Last week we asked whether Scott Morrison and the Australian medical authorities would learn the lessons of Italy and impose strict quarantineing regulations while there was still time to get ahead of the coronavirus curve. As is often the case with this government, the answer is a qualified but encouraging ‘yes’. Some sensible measures were quickly announced (such as a mandatory 14 days of self-isolation upon entering the country), whereas others (banning crowds of over 500) were clearly illogical half-measures that then required revisiting and tightening only a few days later.

Of course, events are now moving so rapidly that yesterday’s draconian measures seem like today’s common sense and by the time this or any other article gets into print it is likely that further measures will have been introduced. Thus far, however, the government appears to be getting on the front foot. Scott Morrison is to be commended for his most recent announcements. The more aggressively we act now, the sooner and less troublesome the pandemic will hopefully prove to be, on our shores at least. Complacency and apathy are the virus’s best friend, a fact most Australians appear to have now accepted. There is a perverse logic to Covid-19: the more seriously we take it now, the less serious it will turn out to be. The more dismissive of it we are now, the more harm it will do.

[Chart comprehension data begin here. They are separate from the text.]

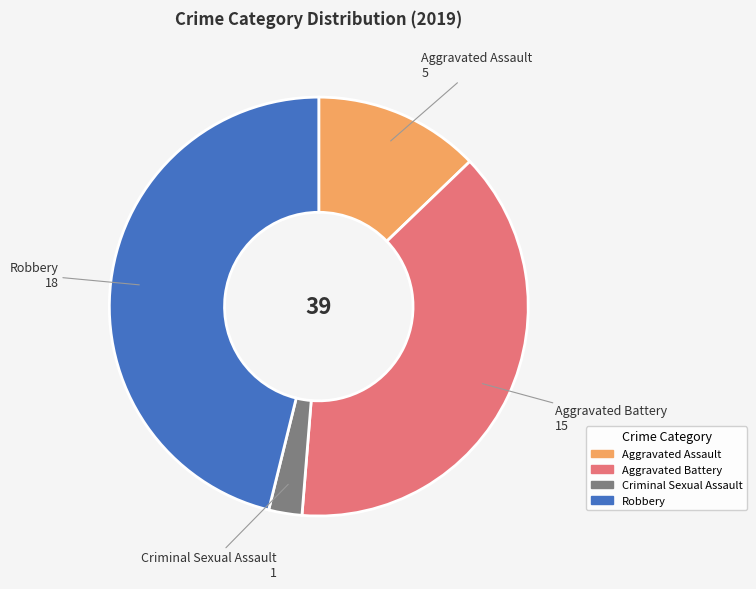

Between Aggravated Assault and Aggravated Battery, which is larger?

Aggravated Battery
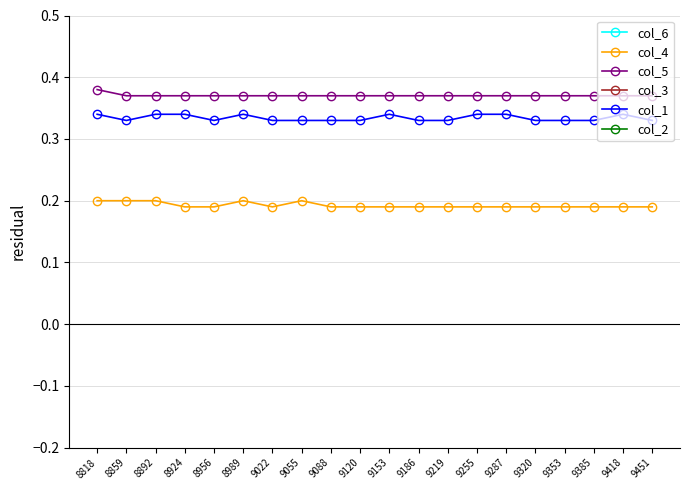

Reading left to right, transcribe all the data shown in this chart.

col_6: -0.4	-0.4	-0.4	-0.4	-0.4	-0.4	-0.4	-0.4	-0.4	-0.4	-0.4	-0.4	-0.4	-0.4	-0.4	-0.4	-0.4	-0.4	-0.4	-0.4
col_4: 0.2	0.2	0.2	0.2	0.2	0.2	0.2	0.2	0.2	0.2	0.2	0.2	0.2	0.2	0.2	0.2	0.2	0.2	0.2	0.2
col_5: 0.4	0.4	0.4	0.4	0.4	0.4	0.4	0.4	0.4	0.4	0.4	0.4	0.4	0.4	0.4	0.4	0.4	0.4	0.4	0.4
col_3: 0.6	0.6	0.6	0.6	0.6	0.6	0.6	0.6	0.6	0.6	0.6	0.6	0.6	0.6	0.6	0.6	0.6	0.6	0.6	0.6
col_1: 0.3	0.3	0.3	0.3	0.3	0.3	0.3	0.3	0.3	0.3	0.3	0.3	0.3	0.3	0.3	0.3	0.3	0.3	0.3	0.3
col_2: -0.7	-0.7	-0.7	-0.7	-0.7	-0.7	-0.7	-0.7	-0.7	-0.7	-0.7	-0.7	-0.7	-0.7	-0.7	-0.7	-0.7	-0.7	-0.7	-0.7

What is crystal clear is that those countries that have acted swiftly and decisively (Singapore and Taiwan) have got off a lot lighter than those who have faffed around (i.e. most of Europe.) As for Australia, like a frantic surfer desperately paddling to catch the wave at the right place, hopefully we will just! manage to avoid the worst of the coronavirus wipeout.

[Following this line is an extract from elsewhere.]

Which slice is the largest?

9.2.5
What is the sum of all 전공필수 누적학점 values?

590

Sadly, there will be several weeks if not months ahead of us that will certainly be testing, trying and in many cases tragic. There will be more stories of greed, stupidity and vile behaviour, no doubt. Equally, there will be heartwarming stories of those who help and assist others in greater need. As we head into winter there will inevitably be severe repercussions from the slowdown in economic activity and unquestionably the threat of a nasty recession looms over our heads.

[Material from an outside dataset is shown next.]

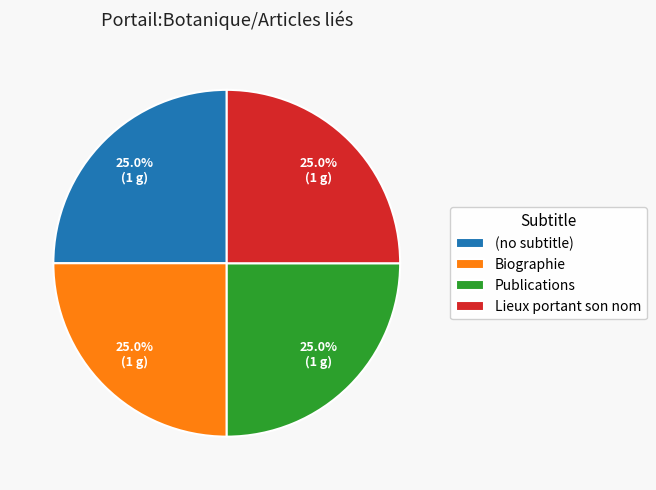

To the nearest percent, what is the difference between the Biographie and Lieux portant son nom slice percentages?

0%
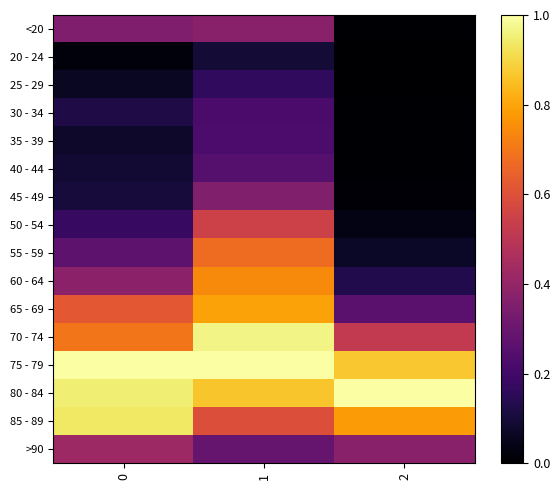

Which series has the largest total across all categories?

75 - 79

But we will bounce back, and we will do so in surprising and unpredictable ways. Funnily enough, for many businesses the option of getting staff to work from home has been far easier to organise and implement than they would have guessed, largely because of advances in technology and changes in personal work patterns that have been under way for several years. Similarly, online shopping and other home services that have been creeping into our lives will come into their own over the course of the pandemic, with financial winners no doubt popping up alongside the losers.

Events of this magnitude can usher unpredictable changes into our lives and invariably lead to a re-thinking of previously-held dogma. Surely we must now regret our lack of manufacturing self-sufficiency and the degree to which we have outsourced and/or sold so much of what we rely upon to China. Both Rebecca Weisser and David Samuel discuss the Chinese problem in this issue.

Indeed, the political ramifications of the virus will of course be enormous, including the destiny and legacy of ScoMo, BoJo and Donald Trump, among so many others.

Equally intriguing will be the fate of the climate alarmists. Reaching fever pitch over the last year, the apocalyptic pronunciations of everybody from Prince Charles to Greta Thunberg to Malcom Turnbull now look or certainly should look idiotic and hysterical to any calmly rational person. Like the bedraggled donkey trying to pass itself off as the lion Aslan in C.S. Lewis’s final Narnia novel, the ludicrous doom-mongers of the laughably-named Extinction Rebellion can now be seen for the frauds that they are. Faced with a genuine crisis and genuinely preventable mortalities, these fools are exposed as nothing but charlatans and terrorists. Let’s hope the climate alarmism fiasco has had its high-water mark. Reality has shown it up for the silliness that it is.

Similarly, the idiotic cult of globalism can now be consigned to the dustbin. It is only nation-states with secure borders than can cope with challenges such as this Wuhan virus.